Celle-ci revient à choisir un certain nombre de plages de couleurs pour la carte, et à partitionner les communes en autant de groupes, suivant les valeurs qui leur sont attribuées. Ces groupes ont donc tous la même taille (même nombre de communes). Par exemple, la variable «+ Hue - Chevènement» se distribue dans l'Aisne entre -15 % et +19 %. Il y a 809 communes dans ce département. Comme 809/5 vaut approximativement 162, les 162 premières définiront une classe (entre -15 et -3 %), les 162 suivantes une autre (entre -3 et -1 %)... jusqu'à la dernière classe (communes de rang supérieur à 648, entre +2 et +19 %). À chaque classe est associée une plage de couleurs. À noter que le choix des couleurs des plages n'est pas libre, afin de respecter la sémiologie graphique en usage: aux valeurs négatives sont associées des couleurs «froides» (du bleu foncé au bleu clair), aux valeurs positives des couleurs chaudes (du jaune clair au rouge foncé).

3.3.2  Méthode BFU

Cette méthode est surtout destinée aux personnes ayant réalisé une ou plusieurs cartes relevant d'un même thème et décidant de mettre en valeur un phénomène spécifique avec les seuils qui leur paraissent les plus pertinents, les plus aptes à offrir une lecture décisive de la carte qu'ils produisent. Elle est donc aussi particulièrement adaptée à la comparaison de cartes relatives à des zones géographiques différentes.
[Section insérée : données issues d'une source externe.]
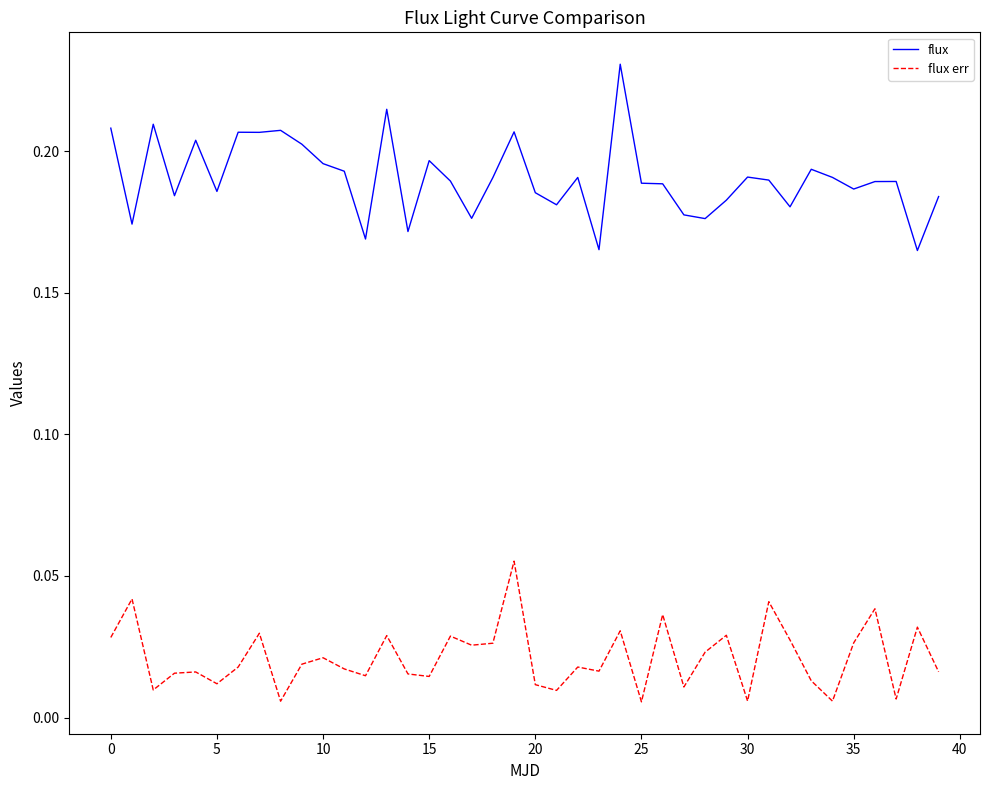

True or false: flux and flux err cross at least once.

False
Le choix des seuils est libre à condition que ceux-ci soient ordonnés et limités à 5. Par exemple, une liste de valeurs du type -300 0 600 900 est acceptée même si elle n'a pas grand sens pour des (différences de) pourcentages (valeurs entre -100 et 100). De même, le fait d'insérer ou pas un espace entre le signe «-» et le nombre est sans incidence: -30 et - 30 sont interprétés de la même façon.

En revanche, le signe «+» n'est pas accepté: pour entrer la borne +20, saisissez simplement 20. De plus, les valeurs décimales (comme 5.2 et -4,5) sont rejetées, et vous êtes alors invité(e) à redéfinir vos paramètres (de toute façon, toutes les valeurs sont arrondies, cf. le point 3.1). Un même message vous est adressé si votre liste de valeurs n'est pas ordonnée (par exemple: 20, -30).

3.4  Choix des bornes

Dans tous les cas, le programme calcule et affiche lui-même les bornes exactes. L'exemple qui suit est tiré d'une situation rencontrée avec la méthode BFU, mais se généralise aisément à la première méthode.

Supposons choisis les seuils 5, 10, 15 pour une variable donnée, qui se distribue ainsi: 0, puis 6, puis 12 à 37. Alors les bornes proposées seront: [0,0] (ce qui est en dessous de 5), [6,6] (entre 5 et 9), [12,14] (entre 10 et 14), et [15,37] (au dessus de 15).